Für Gefängnisunternehmen wie Geo Group oder CoreCivic ist das eine Chance, Profit zu machen. Seit Trumps Wahl ist der Aktienwert der Geo Group um rund 96 Prozent und jener von CoreCivic um 123 Prozent gestiegen. Auch haben die Unternehmen US-Medien zufolge zusammen 500 000 Dollar für Trumps Inaugurationsfeiern ausgegeben.

Ende August 2016 hatte das Justizministerium unter der ehemaligen US-Regierung von Präsident Barack Obama beschlossen, die Zusammenarbeit mit Privatfirmen zu beenden. Homeland Security prüfte, nachzuziehen. Doch nach der Wahl Trumps entschied es anders – vor allem aufgrund "fiskalischer Überlegungen". Im Februar hob auch das Justizministerium die Verfügung Obamas wieder auf.

Privatfirmen hätten aber den Profit vor Augen, nicht die Sicherheit und Gesundheit der Einwanderer, sagt Anwältin Fialho. Sie versuchten, an allen Ecken und Enden zu sparen. "Das System wurde geschaffen, weil Unternehmen eine Melkkuh darin gesehen haben, Menschen für Profit einzusperren."

Bis Anfang der 1980er waren ihr zufolge nur ein paar Dutzend Migranten in Gewahrsam; heute sind es Zehntausende. Das hänge damit zusammen, dass in den 1980er Firmen begonnen hätten, Lobbying zu betreiben. Zwischen 1994 und 2013 ist das System Studien zufolge um das Fünffache gewachsen. Heute wird es pro Jahr mit etwa zwei Milliarden US-Dollar an Steuergeldern finanziert.

In einer Studie des Detention Watch Networks (DWN) heißt es, Firmen wehrten sich mit Händen und Füßen dagegen, die Öffentlichkeit über ihre Aktivitäten zu informieren. Auch bei schweren Mängeln würden sie nicht zur Rechenschaft gezogen.
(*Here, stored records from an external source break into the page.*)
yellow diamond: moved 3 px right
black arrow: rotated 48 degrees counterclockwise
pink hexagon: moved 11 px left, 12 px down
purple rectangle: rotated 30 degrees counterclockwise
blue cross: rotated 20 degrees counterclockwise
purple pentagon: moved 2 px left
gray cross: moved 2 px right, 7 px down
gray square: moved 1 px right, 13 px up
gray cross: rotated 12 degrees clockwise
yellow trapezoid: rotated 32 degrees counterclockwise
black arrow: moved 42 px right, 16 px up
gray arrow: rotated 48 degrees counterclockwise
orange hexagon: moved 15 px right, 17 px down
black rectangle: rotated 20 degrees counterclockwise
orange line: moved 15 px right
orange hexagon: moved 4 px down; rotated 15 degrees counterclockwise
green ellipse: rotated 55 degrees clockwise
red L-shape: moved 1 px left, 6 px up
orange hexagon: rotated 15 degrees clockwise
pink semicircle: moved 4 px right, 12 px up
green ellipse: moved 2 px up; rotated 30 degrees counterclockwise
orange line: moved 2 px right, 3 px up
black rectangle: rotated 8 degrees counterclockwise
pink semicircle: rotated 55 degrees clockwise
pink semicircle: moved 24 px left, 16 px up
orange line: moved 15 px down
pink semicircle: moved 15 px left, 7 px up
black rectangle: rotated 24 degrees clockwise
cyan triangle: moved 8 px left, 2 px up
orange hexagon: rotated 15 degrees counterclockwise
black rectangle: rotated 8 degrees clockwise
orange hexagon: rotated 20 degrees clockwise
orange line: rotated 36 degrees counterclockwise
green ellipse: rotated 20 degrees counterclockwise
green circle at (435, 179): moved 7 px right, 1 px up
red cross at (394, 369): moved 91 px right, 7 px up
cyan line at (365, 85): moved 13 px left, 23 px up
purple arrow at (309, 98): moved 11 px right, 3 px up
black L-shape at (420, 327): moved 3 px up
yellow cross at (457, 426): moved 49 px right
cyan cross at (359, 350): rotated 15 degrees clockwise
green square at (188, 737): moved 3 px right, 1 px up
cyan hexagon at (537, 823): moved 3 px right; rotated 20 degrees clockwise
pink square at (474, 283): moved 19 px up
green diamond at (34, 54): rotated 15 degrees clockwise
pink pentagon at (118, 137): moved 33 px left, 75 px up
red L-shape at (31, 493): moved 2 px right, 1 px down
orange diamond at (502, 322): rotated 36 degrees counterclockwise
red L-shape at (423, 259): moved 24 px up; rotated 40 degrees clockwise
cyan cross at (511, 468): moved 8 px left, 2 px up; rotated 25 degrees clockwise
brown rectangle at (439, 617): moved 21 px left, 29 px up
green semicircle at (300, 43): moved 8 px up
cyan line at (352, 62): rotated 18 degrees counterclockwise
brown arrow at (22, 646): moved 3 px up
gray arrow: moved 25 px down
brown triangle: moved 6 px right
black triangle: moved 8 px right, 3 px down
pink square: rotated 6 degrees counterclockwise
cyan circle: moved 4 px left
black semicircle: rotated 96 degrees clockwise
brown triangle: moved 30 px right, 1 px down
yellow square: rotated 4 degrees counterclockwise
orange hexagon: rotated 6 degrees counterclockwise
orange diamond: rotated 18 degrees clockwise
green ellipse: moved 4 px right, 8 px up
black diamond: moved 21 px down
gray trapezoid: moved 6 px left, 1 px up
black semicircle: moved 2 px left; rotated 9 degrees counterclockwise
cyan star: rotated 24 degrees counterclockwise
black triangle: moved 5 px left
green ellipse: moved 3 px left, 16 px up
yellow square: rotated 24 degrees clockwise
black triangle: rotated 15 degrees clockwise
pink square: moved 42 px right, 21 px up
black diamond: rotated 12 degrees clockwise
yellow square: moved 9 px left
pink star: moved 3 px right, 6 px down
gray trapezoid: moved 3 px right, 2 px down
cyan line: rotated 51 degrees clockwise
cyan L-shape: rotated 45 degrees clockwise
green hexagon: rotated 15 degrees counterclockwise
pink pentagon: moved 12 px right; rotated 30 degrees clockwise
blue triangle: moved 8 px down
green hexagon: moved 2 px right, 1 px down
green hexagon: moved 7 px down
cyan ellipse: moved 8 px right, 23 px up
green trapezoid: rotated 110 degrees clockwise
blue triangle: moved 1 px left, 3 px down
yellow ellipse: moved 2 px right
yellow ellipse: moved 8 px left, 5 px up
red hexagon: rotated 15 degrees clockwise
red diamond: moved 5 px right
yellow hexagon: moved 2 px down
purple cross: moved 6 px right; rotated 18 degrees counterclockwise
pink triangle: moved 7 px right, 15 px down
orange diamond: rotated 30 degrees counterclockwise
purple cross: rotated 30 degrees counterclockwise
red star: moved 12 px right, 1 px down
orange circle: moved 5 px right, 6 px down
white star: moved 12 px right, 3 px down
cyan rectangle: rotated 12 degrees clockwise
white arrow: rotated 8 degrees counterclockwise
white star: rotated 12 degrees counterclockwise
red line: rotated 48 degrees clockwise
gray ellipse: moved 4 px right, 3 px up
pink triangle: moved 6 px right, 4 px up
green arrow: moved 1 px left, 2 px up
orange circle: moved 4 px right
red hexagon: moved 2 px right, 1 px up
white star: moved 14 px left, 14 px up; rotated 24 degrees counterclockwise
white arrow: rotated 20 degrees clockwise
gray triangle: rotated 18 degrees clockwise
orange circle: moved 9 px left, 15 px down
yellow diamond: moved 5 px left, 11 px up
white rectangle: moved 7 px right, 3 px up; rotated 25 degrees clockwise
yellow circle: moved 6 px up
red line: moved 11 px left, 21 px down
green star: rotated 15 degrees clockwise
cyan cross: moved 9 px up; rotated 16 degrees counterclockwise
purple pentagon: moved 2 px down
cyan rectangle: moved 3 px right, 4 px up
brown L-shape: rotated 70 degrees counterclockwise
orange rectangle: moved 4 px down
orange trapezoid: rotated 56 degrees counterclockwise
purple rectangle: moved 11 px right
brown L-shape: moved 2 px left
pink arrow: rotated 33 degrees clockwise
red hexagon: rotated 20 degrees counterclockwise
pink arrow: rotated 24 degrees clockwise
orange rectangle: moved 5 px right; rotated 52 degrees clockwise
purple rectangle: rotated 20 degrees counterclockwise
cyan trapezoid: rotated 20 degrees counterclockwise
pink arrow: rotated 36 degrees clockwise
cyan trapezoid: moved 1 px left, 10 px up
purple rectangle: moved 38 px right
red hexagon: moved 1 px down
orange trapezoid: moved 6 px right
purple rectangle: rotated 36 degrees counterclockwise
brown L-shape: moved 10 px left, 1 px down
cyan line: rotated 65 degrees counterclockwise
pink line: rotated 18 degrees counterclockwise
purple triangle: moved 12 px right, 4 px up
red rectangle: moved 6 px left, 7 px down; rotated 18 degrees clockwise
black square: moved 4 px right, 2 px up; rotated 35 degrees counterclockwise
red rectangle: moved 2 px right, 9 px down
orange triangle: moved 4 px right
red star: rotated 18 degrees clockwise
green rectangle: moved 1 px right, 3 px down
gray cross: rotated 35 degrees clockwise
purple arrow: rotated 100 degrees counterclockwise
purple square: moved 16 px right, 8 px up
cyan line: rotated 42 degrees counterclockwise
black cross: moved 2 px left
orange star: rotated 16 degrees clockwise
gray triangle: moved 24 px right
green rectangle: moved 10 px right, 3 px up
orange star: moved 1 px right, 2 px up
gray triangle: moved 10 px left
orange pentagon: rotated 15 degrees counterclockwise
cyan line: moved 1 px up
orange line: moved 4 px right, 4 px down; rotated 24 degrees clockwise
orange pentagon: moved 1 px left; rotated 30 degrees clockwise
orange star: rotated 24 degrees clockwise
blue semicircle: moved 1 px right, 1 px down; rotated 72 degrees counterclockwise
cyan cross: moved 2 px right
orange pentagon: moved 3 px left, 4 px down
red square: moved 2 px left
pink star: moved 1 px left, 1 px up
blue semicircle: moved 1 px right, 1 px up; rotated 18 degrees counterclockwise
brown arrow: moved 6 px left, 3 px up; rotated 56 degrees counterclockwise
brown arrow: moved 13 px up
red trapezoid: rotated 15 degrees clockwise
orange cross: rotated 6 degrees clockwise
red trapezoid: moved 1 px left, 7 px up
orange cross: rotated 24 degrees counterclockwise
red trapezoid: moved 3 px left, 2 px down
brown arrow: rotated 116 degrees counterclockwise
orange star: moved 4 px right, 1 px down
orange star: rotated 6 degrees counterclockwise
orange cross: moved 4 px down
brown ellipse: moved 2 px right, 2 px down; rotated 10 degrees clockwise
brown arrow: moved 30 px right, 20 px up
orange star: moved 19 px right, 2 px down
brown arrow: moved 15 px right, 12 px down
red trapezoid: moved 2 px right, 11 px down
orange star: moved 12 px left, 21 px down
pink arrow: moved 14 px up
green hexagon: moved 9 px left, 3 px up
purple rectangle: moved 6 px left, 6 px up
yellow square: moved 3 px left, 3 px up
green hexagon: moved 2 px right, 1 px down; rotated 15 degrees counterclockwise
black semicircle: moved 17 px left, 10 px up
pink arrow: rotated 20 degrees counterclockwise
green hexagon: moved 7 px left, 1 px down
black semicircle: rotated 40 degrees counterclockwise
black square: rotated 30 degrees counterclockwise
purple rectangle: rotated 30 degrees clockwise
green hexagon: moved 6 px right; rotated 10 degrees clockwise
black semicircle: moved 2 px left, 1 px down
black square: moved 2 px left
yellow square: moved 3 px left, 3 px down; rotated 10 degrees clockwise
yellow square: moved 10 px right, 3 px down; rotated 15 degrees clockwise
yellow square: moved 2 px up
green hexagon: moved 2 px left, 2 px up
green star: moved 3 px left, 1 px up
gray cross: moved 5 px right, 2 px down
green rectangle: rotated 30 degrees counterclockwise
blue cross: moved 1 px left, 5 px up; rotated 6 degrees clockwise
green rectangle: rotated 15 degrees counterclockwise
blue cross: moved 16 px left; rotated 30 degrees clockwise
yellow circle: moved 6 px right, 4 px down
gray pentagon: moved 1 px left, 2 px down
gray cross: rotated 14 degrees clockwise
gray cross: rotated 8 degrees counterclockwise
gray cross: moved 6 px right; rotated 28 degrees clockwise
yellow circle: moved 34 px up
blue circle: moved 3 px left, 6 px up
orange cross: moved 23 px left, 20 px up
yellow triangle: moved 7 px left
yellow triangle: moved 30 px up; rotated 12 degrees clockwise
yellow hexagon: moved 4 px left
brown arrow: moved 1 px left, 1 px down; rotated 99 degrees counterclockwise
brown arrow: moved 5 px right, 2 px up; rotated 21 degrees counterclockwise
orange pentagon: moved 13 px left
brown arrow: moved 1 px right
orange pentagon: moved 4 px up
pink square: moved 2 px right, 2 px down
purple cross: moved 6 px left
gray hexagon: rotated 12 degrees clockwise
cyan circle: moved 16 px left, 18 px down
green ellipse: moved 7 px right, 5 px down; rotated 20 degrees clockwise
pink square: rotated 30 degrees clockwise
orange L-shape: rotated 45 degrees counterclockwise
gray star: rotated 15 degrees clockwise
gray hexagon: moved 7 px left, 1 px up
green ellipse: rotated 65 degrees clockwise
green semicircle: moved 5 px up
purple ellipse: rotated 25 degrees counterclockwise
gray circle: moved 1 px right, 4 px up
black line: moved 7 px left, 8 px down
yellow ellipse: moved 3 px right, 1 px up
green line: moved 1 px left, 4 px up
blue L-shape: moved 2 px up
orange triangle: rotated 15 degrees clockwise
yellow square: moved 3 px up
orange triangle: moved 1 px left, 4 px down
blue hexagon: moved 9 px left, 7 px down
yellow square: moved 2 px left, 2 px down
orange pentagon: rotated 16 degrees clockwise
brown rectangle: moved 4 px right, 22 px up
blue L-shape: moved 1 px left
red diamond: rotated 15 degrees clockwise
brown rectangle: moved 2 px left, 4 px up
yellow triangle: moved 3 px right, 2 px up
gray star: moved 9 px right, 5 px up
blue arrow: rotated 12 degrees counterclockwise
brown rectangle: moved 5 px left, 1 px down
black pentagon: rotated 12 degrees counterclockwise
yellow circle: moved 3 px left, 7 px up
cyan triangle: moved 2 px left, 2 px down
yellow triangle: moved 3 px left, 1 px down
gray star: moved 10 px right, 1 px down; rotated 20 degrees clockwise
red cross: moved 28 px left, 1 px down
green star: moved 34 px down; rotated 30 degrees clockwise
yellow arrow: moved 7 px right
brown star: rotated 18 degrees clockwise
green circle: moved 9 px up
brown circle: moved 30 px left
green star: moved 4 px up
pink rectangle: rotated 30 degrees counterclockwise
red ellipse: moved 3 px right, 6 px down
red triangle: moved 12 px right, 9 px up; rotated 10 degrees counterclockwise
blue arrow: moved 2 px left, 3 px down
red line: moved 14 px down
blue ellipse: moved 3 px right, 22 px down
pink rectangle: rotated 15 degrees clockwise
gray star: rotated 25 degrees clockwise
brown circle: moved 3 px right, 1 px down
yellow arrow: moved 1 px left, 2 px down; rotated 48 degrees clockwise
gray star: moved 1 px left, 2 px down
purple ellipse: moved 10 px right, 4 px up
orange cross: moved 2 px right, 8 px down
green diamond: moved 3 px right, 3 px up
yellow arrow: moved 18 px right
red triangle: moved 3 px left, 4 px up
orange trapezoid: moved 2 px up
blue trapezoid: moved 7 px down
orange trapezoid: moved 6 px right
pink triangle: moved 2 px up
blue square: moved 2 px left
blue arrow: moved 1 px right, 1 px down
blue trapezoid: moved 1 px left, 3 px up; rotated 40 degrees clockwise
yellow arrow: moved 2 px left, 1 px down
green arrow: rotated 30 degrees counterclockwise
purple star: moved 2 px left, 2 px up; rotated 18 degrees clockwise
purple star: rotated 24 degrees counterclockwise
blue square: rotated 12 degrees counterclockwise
Eine dieser Privateinrichtungen liegt in Eloy, US-Bundesstaat Arizona. 14 Migranten sind seit 2003 laut dem DWN dort umgekommen, einige haben Suizid begangen – doch die Betreiber hätten kaum etwas getan, um das zu verhindern. 2014 wurde eine Klage gegen die Geo Group eingereicht. Zehntausende Migranten hätten zwangsgearbeitet, die Firma habe sich auf ihre Kosten bereichert.

Die Unternehmen geben kaum Auskunft. Geo Group sagte der dpa lediglich, ihre Einrichtungen seien "sicher und human". MTC weist online in einem Text über die "Mythen über Vertragsgefängnisse" jeden Vorwurf von sich. ICE war trotz mehrmaligen Nachfragens nicht zu einer Stellungnahme bereit.

"Die Gefängnisfirmen haben keine richtige Opposition in den USA", sagt Paul Wright. Niemand wolle den Widerstand finanzieren, während die Unternehmen Millionen für Lobbying ausgäben. Seit Jahrzehnten seien die schlechten Bedingungen in den Privatanstalten bekannt. "Jeder weiß es, aber niemanden interessiert es."